Exercise prompt
Whenever a line in the records below holds the string "deine", copy it out.
*** Records supplied ***
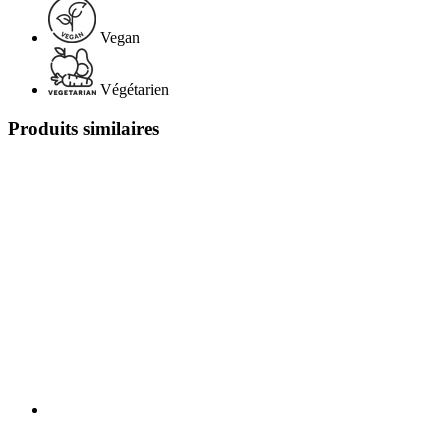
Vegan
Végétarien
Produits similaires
***
*** Records supplied ***
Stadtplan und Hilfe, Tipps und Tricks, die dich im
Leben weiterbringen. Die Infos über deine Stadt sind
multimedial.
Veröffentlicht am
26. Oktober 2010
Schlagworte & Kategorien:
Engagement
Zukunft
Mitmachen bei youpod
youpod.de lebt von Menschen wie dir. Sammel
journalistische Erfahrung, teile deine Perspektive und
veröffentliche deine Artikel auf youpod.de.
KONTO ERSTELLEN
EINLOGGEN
***
Reply
Leben weiterbringen. Die Infos über deine Stadt sind
journalistische Erfahrung, teile deine Perspektive und
veröffentliche deine Artikel auf youpod.de.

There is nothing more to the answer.